Location
- 1001 FM 2410 Harker Heights, Bell County, Texas 76548-6845 United States 31°03′24″N 97°39′03″W﻿ / ﻿31.05653°N 97.65094°W

Information
- School type: Public high school
- Locale: Suburb: Midsize
- School district: Killeen ISD
- NCES School ID: 482566008695
- Principal: Jorge Soldevila
- Faculty: 133.38 (on an FTE basis)
- Grades: 9–12
- Enrollment: 2,359 (2022–2023)
- Student to teacher ratio: 17.69
- Colors: Red, black, and white
- Athletics conference: UIL Class 6A
- Mascot: Knights
- Website: www.killeenisd.org/hhhs

= Harker Heights High School =

Harker Heights High School is a public high school located in Harker Heights, Texas and classified as a 6A school by the University Interscholastic League.
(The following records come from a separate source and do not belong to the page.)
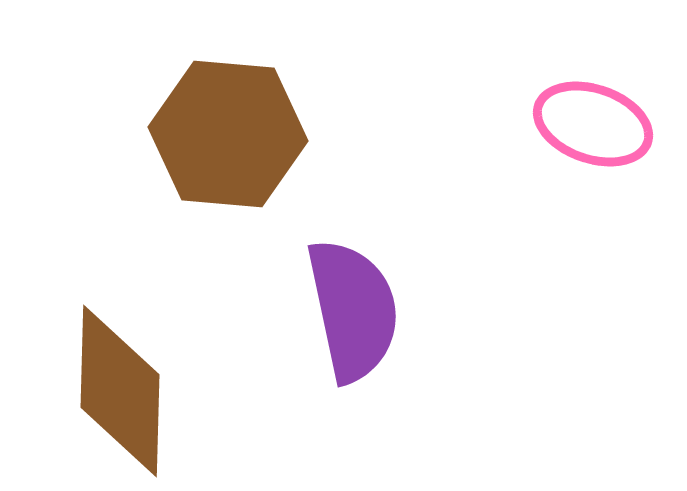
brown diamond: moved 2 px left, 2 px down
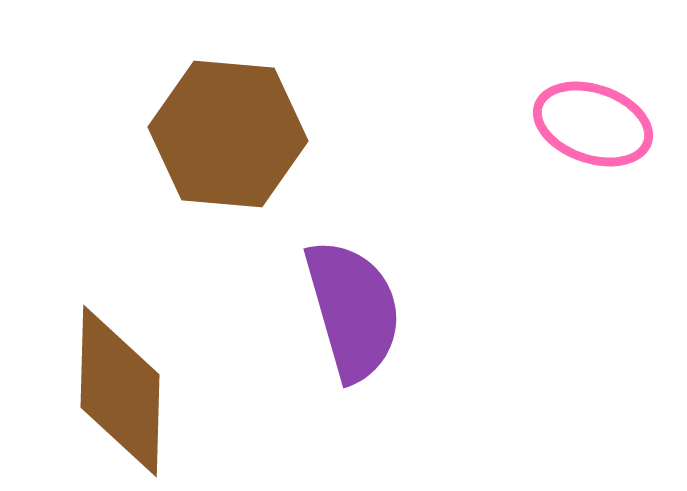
purple semicircle: rotated 4 degrees counterclockwise
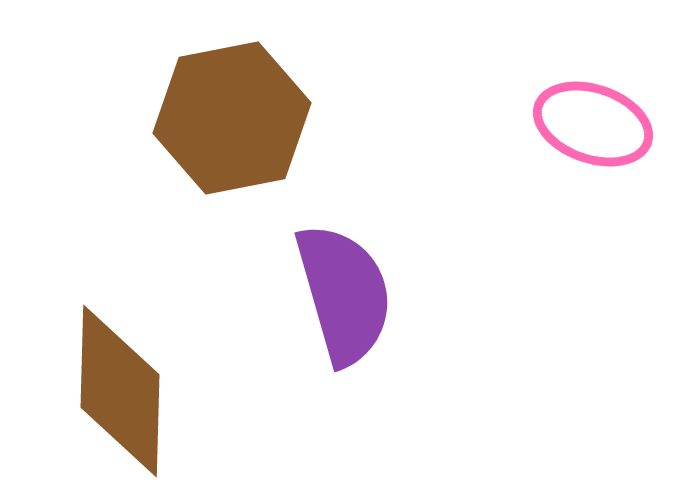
brown hexagon: moved 4 px right, 16 px up; rotated 16 degrees counterclockwise
purple semicircle: moved 9 px left, 16 px up
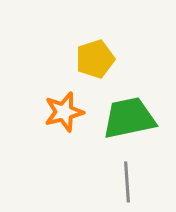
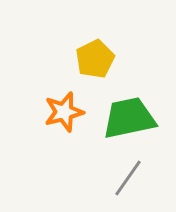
yellow pentagon: rotated 9 degrees counterclockwise
gray line: moved 1 px right, 4 px up; rotated 39 degrees clockwise
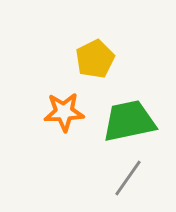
orange star: rotated 12 degrees clockwise
green trapezoid: moved 3 px down
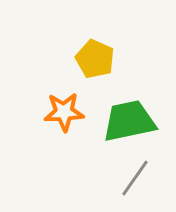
yellow pentagon: rotated 21 degrees counterclockwise
gray line: moved 7 px right
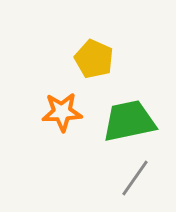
yellow pentagon: moved 1 px left
orange star: moved 2 px left
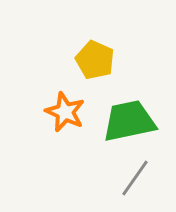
yellow pentagon: moved 1 px right, 1 px down
orange star: moved 3 px right; rotated 27 degrees clockwise
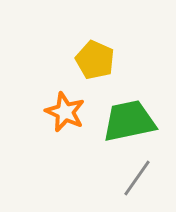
gray line: moved 2 px right
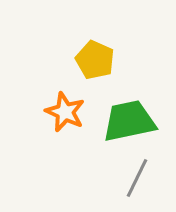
gray line: rotated 9 degrees counterclockwise
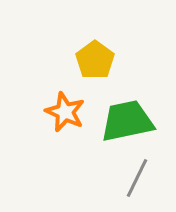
yellow pentagon: rotated 12 degrees clockwise
green trapezoid: moved 2 px left
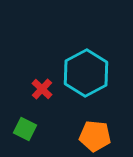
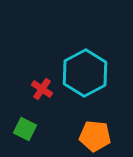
cyan hexagon: moved 1 px left
red cross: rotated 10 degrees counterclockwise
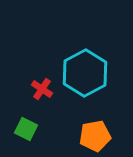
green square: moved 1 px right
orange pentagon: rotated 16 degrees counterclockwise
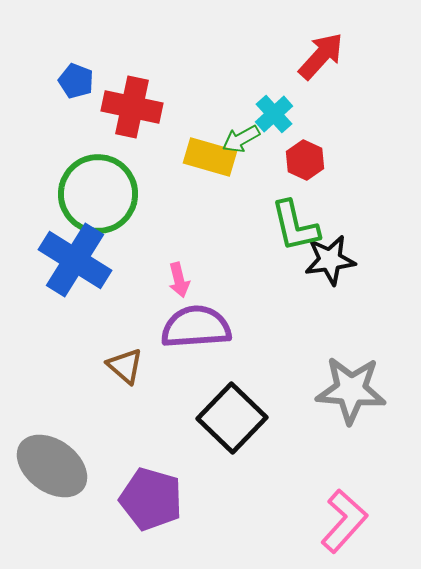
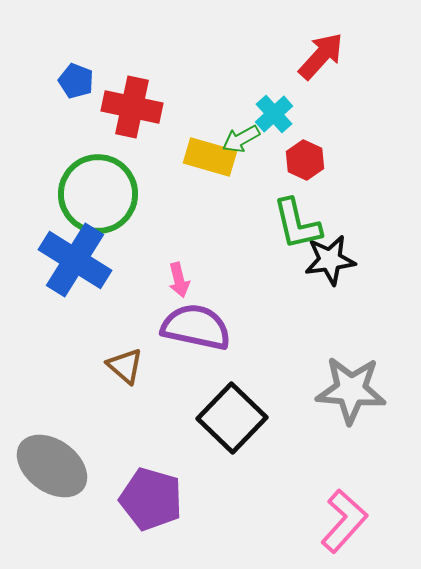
green L-shape: moved 2 px right, 2 px up
purple semicircle: rotated 16 degrees clockwise
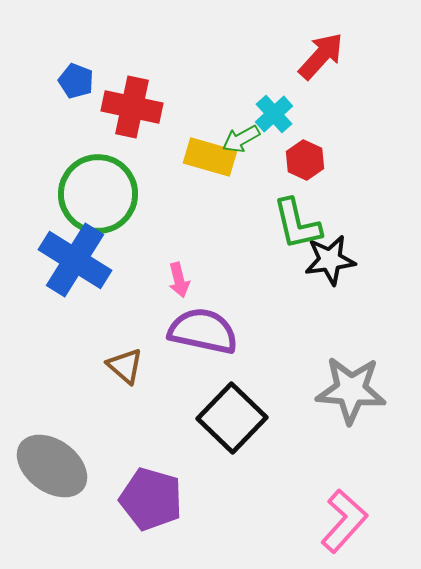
purple semicircle: moved 7 px right, 4 px down
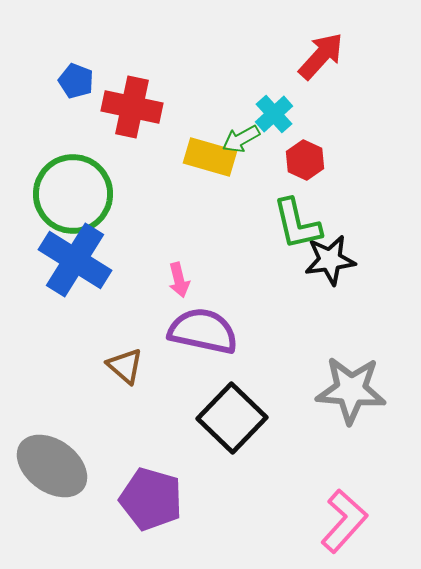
green circle: moved 25 px left
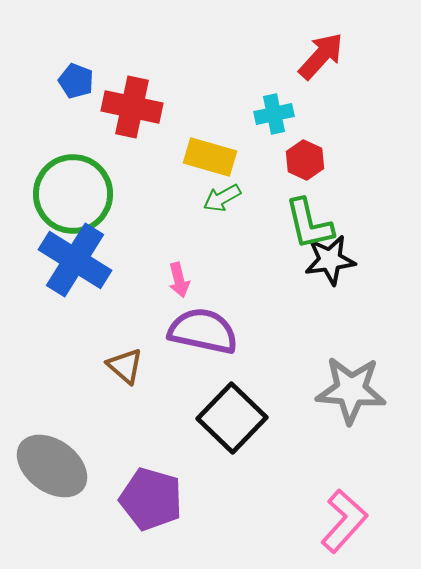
cyan cross: rotated 30 degrees clockwise
green arrow: moved 19 px left, 59 px down
green L-shape: moved 12 px right
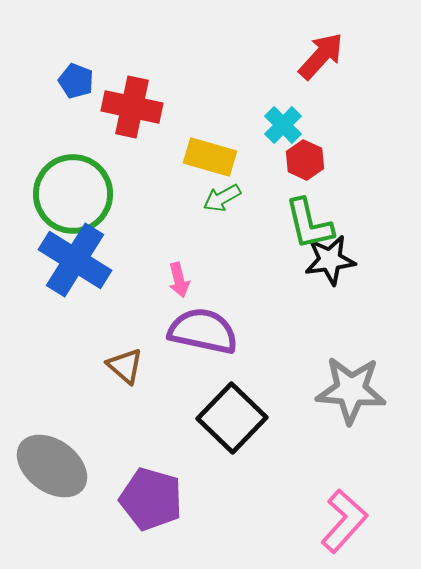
cyan cross: moved 9 px right, 11 px down; rotated 33 degrees counterclockwise
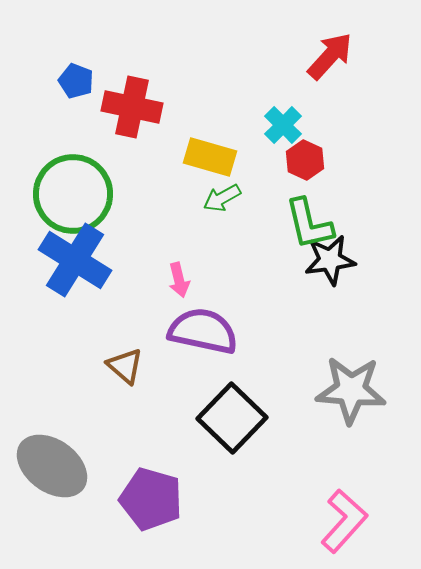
red arrow: moved 9 px right
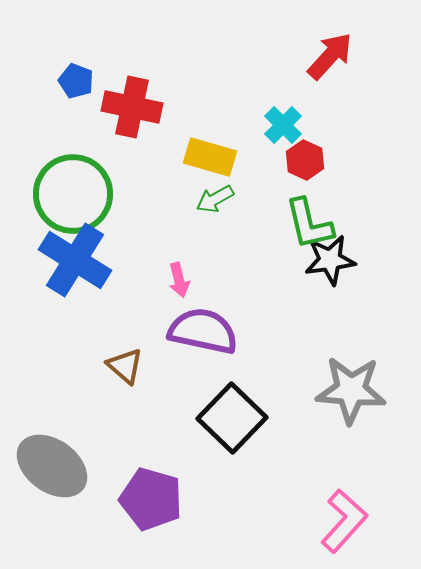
green arrow: moved 7 px left, 1 px down
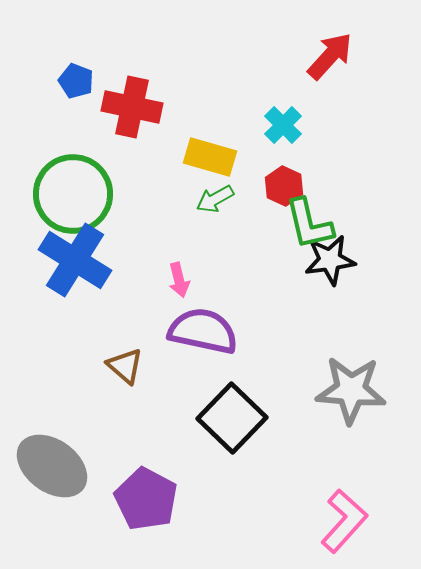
red hexagon: moved 21 px left, 26 px down
purple pentagon: moved 5 px left; rotated 12 degrees clockwise
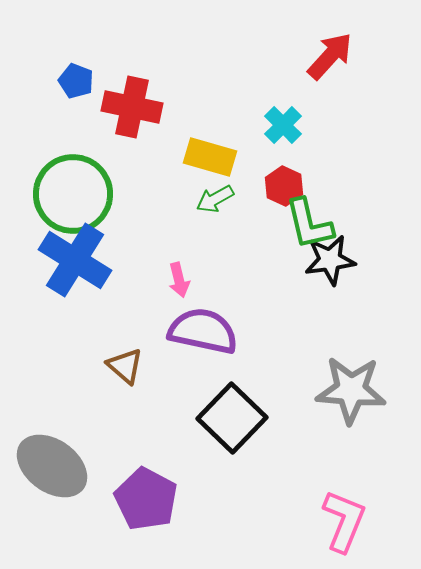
pink L-shape: rotated 20 degrees counterclockwise
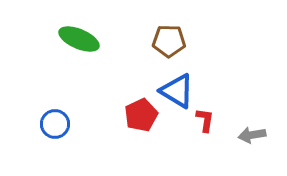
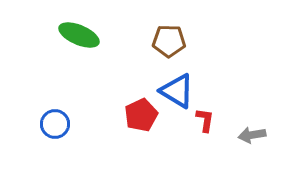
green ellipse: moved 4 px up
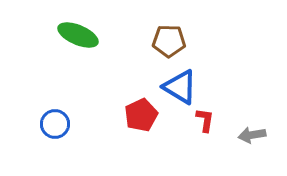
green ellipse: moved 1 px left
blue triangle: moved 3 px right, 4 px up
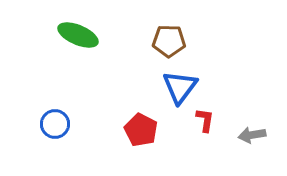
blue triangle: rotated 36 degrees clockwise
red pentagon: moved 15 px down; rotated 20 degrees counterclockwise
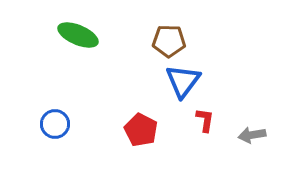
blue triangle: moved 3 px right, 6 px up
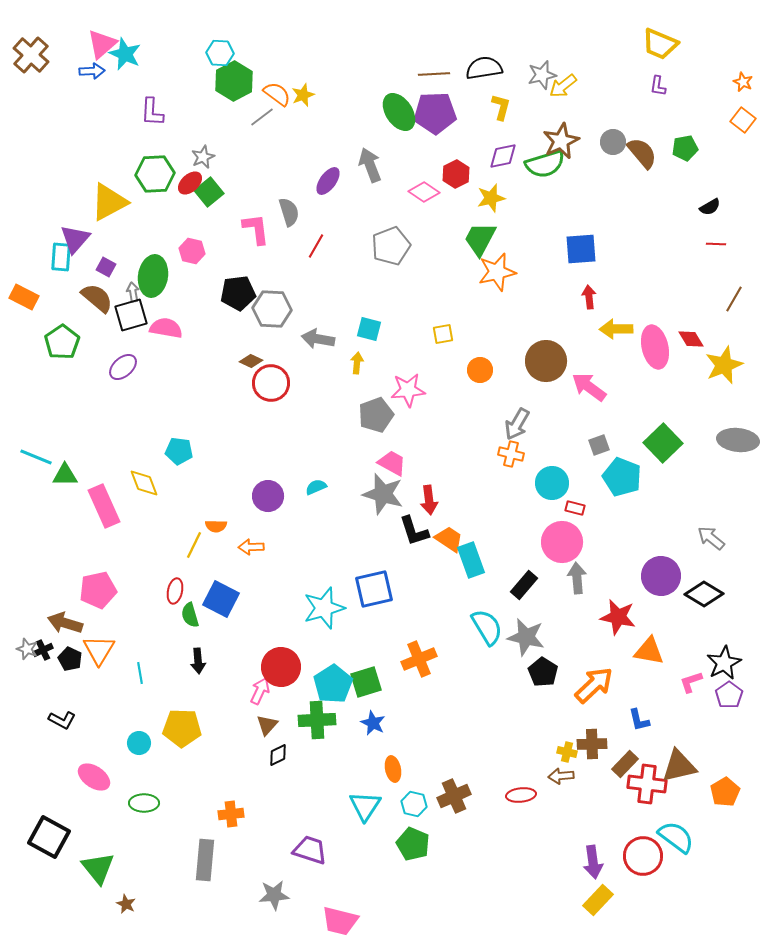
It is one of six high schools in Killeen Independent School District located in western Bell County. During 2022–2023, Harker Heights High School had an enrollment of 2,359 students and a student to teacher ratio of 17.69. The school received an overall rating of "B" from the Texas Education Agency for the 2024–2025 school year.

==Athletics==
The Harker Heights Knights compete in the following sports:

- Baseball
- Basketball
- Cross Country
- Football
- Golf
- Powerlifting
- Soccer
- Softball
- Swimming
- Tennis
- Track and Field
- Volleyball
- Wrestling

==Notable alumni==
- Dominique Zeigler - Former Baylor University and San Francisco 49ers Wide Receiver.
- Kyle Thompson -Former University of Texas at Austin seven time All-Big 12 Track and Field Athlete.
- Dalenta Stephens - Professional basketball player who played for the Milwaukee Bucks and the Memphis Grizzlies.